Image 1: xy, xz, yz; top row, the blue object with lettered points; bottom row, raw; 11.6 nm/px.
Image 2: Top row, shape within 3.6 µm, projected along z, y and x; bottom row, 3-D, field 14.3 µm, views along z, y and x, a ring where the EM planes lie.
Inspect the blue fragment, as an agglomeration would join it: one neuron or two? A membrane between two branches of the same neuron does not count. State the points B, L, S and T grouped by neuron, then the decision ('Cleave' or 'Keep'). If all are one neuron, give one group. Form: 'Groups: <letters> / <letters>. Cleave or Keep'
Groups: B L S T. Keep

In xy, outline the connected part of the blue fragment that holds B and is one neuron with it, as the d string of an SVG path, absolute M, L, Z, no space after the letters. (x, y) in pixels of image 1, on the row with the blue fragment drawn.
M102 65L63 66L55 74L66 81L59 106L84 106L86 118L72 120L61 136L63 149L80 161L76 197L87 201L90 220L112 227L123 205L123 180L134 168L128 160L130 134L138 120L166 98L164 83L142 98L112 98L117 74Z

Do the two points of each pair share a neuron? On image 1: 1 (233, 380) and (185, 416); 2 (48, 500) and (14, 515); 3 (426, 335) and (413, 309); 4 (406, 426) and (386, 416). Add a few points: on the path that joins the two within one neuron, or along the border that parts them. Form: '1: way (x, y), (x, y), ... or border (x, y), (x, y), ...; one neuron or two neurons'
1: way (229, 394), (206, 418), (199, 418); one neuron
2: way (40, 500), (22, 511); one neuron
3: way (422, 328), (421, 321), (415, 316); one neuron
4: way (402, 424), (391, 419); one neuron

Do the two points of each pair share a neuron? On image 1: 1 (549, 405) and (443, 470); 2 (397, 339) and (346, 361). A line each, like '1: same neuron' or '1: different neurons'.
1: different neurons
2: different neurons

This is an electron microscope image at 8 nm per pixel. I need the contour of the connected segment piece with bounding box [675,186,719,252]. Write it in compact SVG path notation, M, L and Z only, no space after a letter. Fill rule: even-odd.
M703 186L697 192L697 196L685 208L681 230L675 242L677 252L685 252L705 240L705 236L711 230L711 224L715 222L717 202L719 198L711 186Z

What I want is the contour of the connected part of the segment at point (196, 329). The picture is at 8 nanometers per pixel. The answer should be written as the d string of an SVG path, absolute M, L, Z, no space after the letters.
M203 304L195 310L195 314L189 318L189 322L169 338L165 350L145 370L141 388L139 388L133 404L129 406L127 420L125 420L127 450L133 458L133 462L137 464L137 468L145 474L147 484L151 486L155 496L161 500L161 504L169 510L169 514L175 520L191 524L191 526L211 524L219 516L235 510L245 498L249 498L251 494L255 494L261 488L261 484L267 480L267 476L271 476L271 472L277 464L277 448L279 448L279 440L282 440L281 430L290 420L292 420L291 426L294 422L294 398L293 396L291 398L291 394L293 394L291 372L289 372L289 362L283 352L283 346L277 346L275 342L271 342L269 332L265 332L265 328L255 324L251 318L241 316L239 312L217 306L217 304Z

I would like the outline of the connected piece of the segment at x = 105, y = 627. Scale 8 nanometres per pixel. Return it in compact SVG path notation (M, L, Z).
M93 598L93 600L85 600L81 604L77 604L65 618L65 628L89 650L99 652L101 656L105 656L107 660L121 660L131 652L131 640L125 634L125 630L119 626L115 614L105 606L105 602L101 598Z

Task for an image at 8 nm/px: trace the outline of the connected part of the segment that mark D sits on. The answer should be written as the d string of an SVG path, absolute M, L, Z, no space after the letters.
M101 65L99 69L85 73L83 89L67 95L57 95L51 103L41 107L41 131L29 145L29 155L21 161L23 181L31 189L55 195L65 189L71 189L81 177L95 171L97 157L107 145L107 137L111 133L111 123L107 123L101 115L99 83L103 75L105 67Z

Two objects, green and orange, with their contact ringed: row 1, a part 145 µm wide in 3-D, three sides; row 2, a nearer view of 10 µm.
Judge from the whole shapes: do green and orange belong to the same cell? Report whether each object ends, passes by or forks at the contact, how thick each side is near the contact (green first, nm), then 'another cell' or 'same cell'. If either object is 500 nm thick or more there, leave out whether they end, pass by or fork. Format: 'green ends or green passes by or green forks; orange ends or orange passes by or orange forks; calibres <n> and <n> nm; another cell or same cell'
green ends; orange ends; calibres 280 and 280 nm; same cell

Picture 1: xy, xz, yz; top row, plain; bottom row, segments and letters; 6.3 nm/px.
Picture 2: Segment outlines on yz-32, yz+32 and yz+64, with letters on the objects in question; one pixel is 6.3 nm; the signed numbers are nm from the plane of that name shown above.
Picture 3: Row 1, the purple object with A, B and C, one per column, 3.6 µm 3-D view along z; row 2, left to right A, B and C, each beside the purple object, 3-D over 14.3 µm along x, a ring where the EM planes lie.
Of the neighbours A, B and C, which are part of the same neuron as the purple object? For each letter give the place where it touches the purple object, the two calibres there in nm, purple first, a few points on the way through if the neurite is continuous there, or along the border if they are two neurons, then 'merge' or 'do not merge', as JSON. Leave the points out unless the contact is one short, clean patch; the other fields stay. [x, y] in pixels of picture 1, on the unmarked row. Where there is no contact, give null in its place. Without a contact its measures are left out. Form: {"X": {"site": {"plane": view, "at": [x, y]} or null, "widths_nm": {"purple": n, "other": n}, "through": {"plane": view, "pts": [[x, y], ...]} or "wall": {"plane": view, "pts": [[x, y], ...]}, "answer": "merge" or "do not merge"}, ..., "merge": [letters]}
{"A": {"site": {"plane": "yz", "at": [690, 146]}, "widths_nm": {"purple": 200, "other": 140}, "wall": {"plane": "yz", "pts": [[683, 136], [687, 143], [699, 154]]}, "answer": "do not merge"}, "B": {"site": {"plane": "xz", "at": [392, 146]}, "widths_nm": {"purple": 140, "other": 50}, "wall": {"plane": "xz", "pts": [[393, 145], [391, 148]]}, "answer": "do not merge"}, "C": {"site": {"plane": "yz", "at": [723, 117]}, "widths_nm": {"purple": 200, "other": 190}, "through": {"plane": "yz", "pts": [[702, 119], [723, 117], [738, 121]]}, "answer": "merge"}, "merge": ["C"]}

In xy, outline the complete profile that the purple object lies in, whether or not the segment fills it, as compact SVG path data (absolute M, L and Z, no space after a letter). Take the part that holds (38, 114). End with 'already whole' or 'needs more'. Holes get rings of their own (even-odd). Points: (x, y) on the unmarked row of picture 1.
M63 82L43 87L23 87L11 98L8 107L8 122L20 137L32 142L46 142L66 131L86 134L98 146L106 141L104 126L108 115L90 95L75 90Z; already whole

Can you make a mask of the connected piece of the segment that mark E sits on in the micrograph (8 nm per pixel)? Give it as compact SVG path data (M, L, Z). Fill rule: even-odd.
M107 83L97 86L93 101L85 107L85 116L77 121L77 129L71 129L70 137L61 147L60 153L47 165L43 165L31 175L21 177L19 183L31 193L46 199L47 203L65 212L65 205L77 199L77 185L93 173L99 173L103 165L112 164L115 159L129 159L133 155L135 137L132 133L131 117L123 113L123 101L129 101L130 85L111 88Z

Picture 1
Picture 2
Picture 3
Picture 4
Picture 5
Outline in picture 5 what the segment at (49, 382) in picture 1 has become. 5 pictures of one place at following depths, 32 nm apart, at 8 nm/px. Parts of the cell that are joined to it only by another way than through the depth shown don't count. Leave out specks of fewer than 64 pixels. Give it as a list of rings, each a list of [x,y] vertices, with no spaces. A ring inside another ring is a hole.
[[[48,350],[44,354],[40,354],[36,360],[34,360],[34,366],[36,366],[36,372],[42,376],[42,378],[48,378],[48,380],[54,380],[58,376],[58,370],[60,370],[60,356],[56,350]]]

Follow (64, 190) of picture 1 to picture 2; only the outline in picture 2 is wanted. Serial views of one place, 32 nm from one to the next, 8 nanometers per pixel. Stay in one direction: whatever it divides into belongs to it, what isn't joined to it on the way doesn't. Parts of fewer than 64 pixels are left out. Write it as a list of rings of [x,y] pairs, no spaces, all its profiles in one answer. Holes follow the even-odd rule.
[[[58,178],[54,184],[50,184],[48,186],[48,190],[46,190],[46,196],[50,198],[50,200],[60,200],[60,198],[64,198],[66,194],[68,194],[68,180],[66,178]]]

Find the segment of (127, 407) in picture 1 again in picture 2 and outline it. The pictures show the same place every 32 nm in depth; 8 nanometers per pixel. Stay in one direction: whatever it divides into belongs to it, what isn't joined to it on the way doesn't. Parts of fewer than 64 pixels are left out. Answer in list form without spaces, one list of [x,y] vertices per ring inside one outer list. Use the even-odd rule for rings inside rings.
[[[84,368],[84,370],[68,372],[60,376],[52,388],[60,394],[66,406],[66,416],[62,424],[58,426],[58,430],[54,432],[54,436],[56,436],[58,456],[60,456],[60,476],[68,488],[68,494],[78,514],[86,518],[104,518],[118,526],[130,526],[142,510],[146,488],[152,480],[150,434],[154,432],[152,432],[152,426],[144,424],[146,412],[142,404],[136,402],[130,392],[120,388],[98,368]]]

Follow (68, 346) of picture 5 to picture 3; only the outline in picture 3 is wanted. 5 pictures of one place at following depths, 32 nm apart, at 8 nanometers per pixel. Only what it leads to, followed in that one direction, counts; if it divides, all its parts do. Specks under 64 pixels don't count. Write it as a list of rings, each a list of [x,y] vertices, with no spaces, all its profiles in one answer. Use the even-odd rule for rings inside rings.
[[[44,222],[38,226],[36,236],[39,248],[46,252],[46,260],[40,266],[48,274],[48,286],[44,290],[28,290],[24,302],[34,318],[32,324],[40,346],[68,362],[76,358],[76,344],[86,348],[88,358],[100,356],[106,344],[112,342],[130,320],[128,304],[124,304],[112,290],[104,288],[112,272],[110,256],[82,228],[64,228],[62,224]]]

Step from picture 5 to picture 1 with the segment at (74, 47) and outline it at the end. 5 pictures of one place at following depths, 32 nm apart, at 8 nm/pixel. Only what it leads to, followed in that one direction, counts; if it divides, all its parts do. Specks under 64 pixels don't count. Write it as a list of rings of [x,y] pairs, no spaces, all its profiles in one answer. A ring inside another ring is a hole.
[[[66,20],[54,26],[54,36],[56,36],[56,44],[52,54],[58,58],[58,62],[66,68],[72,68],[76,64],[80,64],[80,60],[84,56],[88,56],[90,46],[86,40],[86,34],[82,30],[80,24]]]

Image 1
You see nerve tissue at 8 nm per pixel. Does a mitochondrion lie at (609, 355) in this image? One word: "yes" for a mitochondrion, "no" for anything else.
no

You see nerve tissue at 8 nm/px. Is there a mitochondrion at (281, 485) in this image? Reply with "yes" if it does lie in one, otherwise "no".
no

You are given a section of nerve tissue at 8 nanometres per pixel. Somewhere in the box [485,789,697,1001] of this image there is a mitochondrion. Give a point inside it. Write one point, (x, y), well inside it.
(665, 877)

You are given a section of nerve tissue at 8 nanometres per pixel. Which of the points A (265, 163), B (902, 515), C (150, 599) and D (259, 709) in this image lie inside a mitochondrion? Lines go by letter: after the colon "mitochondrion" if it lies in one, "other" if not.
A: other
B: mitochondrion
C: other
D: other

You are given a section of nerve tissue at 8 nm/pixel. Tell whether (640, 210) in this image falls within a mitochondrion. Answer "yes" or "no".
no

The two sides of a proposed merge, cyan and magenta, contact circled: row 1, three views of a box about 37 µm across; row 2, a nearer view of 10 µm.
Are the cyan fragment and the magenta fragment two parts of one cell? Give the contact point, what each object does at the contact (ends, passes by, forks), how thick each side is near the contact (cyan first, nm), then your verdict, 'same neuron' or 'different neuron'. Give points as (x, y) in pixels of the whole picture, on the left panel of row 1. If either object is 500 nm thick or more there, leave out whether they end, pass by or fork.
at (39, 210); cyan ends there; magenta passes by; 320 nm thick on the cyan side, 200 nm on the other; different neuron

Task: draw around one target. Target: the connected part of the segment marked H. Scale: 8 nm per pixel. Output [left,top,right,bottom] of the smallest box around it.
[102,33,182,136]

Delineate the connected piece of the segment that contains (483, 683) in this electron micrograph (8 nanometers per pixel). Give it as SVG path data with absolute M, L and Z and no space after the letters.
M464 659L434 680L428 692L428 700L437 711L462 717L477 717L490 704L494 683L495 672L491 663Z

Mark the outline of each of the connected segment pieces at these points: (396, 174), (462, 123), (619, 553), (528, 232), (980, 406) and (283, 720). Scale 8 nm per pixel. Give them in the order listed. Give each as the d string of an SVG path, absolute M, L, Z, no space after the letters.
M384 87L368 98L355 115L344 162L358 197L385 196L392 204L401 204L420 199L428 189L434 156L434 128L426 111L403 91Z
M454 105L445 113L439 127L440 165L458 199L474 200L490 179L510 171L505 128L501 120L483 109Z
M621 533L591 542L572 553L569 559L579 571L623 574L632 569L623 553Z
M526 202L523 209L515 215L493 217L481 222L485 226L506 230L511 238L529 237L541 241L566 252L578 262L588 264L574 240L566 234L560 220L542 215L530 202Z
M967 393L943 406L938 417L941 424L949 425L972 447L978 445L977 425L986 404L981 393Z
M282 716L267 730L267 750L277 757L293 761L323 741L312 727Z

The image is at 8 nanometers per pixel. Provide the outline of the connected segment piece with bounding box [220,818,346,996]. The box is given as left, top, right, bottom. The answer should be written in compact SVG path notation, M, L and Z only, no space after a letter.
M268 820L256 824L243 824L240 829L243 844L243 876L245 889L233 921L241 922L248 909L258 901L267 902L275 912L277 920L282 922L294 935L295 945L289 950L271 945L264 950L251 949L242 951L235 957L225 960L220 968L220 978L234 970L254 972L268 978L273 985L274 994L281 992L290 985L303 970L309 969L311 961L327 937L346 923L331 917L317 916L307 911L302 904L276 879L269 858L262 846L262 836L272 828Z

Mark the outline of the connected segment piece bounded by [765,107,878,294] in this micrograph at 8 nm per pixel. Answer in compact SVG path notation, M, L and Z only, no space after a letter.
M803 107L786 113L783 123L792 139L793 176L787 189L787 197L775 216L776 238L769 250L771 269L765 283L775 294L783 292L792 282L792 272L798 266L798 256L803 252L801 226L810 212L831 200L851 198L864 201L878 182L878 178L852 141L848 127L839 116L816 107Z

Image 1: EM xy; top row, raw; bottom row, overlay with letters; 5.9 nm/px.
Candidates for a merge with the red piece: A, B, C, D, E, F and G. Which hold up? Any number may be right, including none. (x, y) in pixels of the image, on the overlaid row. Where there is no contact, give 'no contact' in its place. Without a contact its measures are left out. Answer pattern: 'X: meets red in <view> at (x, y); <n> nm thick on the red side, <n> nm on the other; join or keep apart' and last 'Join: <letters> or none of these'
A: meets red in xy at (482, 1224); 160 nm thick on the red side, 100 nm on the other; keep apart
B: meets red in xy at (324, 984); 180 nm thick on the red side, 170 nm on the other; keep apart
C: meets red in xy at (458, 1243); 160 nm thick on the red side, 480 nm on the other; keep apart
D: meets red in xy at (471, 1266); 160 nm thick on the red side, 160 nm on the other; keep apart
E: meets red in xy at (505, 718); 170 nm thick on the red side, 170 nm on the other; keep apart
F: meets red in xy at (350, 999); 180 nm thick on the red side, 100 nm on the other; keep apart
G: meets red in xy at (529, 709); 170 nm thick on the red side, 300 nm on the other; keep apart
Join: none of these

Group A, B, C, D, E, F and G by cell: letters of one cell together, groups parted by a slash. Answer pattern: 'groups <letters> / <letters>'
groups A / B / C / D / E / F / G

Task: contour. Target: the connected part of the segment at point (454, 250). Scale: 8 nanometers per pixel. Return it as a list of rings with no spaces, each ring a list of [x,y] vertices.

·····

• [What is expected]: Scan the records for the word "objects" and copy every line where it is found.

• [Reply]:
Two objects, green and orange, with their contact ringed: row 1, a part 145 µm wide in 3-D, three sides; row 2, a nearer view of 10 µm.
Picture 2: Segment outlines on yz-32, yz+32 and yz+64, with letters on the objects in question; one pixel is 6.3 nm; the signed numbers are nm from the plane of that name shown above.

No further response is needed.